As coisas já começam a ficar mais óbvias por aqui e xenofobia é um dos motivos que o próprio Don L no podpah reconhece como determinante para tudo isso. Mas esse é um problema ainda maior. Não envolve apenas a música do Don L, mas também o rap nordestino em geral (afinal poucos são aqueles que entenderam Sulicídio), a figura do nordestino/da nordestina (cito Don L mais uma vez: “eu vim pra mudar o jogo, não pra ser um boneco exótico e forjar um sotaque meio robótico”) e o Nordeste em si, lembrado por diversas coisas como suas praias e comidas típicas, mas não por dominar, junto com o Norte, o ranking da violência no país.

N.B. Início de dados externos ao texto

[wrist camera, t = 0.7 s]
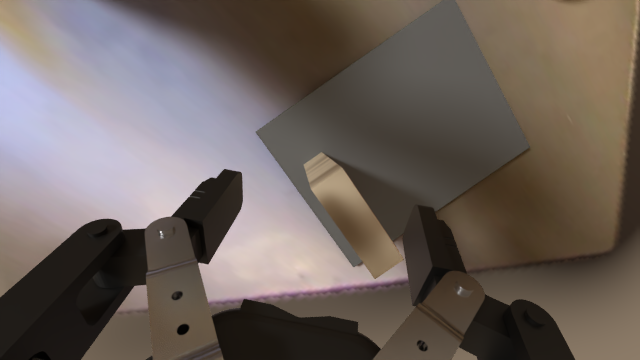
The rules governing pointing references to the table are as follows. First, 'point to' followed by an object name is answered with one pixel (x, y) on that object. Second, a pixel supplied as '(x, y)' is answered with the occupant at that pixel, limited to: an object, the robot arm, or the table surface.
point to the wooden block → (352, 214)
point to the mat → (403, 124)
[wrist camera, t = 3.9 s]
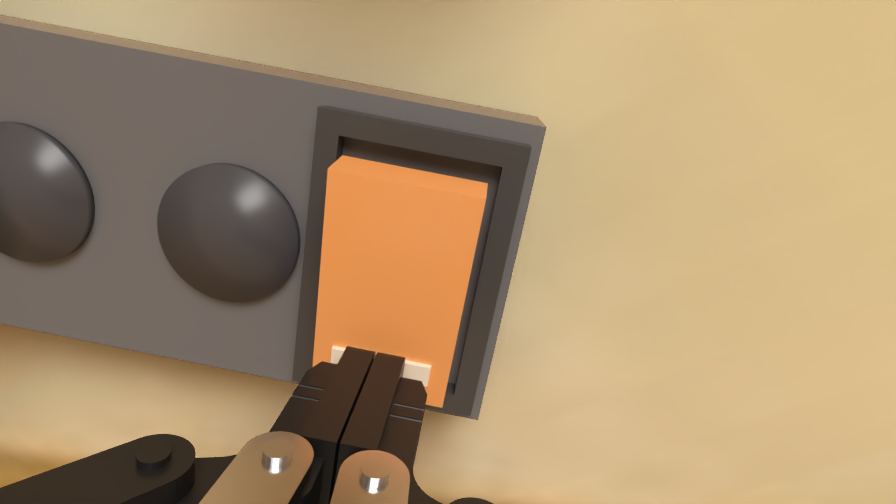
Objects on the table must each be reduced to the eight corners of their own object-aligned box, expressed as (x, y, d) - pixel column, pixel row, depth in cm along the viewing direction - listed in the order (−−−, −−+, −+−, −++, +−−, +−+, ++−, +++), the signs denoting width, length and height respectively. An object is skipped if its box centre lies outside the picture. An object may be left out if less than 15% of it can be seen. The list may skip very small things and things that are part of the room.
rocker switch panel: (-153, -15, 17) (-315, -35, 14) (537, 116, 17) (548, 129, 13) (-107, 251, 20) (-230, 289, 17) (480, 368, 20) (477, 432, 16)
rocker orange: (342, 155, 13) (325, 170, 12) (488, 183, 13) (485, 200, 12) (324, 355, 16) (309, 384, 14) (446, 380, 16) (441, 411, 14)
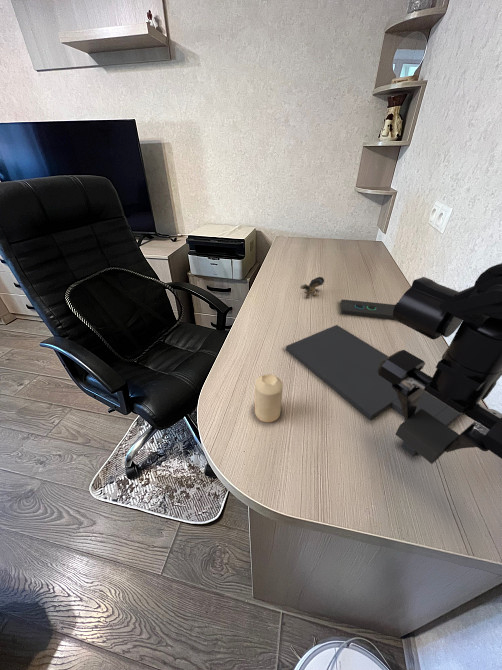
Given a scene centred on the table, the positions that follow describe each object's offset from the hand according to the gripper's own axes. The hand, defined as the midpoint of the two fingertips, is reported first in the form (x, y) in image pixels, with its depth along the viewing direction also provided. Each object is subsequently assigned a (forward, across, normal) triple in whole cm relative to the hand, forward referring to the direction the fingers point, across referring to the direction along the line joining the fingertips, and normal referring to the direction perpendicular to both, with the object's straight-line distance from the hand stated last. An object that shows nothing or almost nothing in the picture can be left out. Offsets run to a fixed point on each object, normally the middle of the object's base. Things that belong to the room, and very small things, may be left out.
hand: (426, 434), depth 43 cm
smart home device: (+11, +40, -42) cm, 59 cm away
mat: (+11, +20, -14) cm, 27 cm away
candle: (+11, +24, +13) cm, 29 cm away
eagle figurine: (+12, +60, -35) cm, 71 cm away
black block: (+1, 0, 0) cm, 1 cm away
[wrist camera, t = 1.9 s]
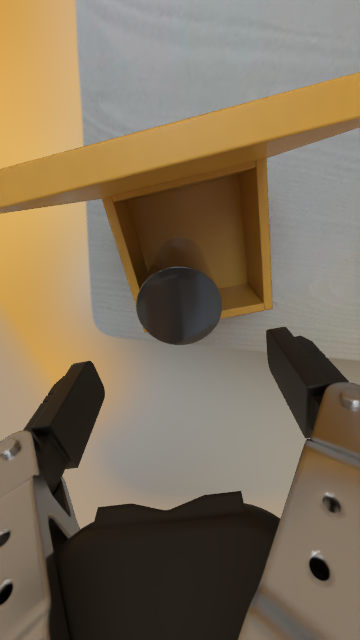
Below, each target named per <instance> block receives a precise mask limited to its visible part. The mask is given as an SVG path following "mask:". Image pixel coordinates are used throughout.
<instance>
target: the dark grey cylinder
mask: <svg viewBox="0 0 360 640" xmlns="http://www.w3.org/2000/svg"><path fill="white" fill-rule="evenodd" d="M136 309H137V315H138V318H139V320H140V322H141V324H142V326H143V327H144V328H145V330H146V331H147V332H148V333H149V334H150V335H152V336H153V337H154V338H156V339H158V340H160V341H162V342H165V343H168V344H174V345H185V344H190V343H194V342H197V341H199V340H201V339H203V338H204V337H206V336H207V335H208V334H209V333H210V332H211V331H212V330H213V329H214V328H215V326H216V325H217V323H218V321H219V319H220V316H221V312H222V299H221V294H220V292H219V289H218V287H217V284H216V282H215V280H214V277H213V275H212V273H211V270H210V268H209V265H208V263H207V261H206V258H205V256H204V253H203V251H202V250H201V248H200V247H199V246H198V245H197V244H196V243H195V242H193V241H191V240H189V239H186V238H173V239H170V240H168V241H166V242H165V243H163V244H162V245H161V246H160V247H159V249H158V250H157V252H156V254H155V256H154V258H153V261H152V263H151V265H150V267H149V270H148V272H147V274H146V277H145V279H144V281H143V283H142V286H141V288H140V290H139V293H138V296H137V301H136Z"/></svg>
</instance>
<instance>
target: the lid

Mas esse texto já tá longo demais e muitas coisas foram ditas. Aqui, basta reafirmar que é por isso que o cosmopolitismo às avessas do Don L é tão importante, ele é, digamos assim, uma chave de leitura não só da pessoa Don L, enquanto alguém completamente inconformado com o mundo em que vive, mas também de sua música, enquanto deslocada da cena. Assim, não só o artista, mas também a sua música, compartilham desse desconforto universal. E, se por um lado, o cosmopolita é um cidadão do mundo, o cosmopolita às avessas é estrangeiro mesmo em sua terra natal. Obrigado.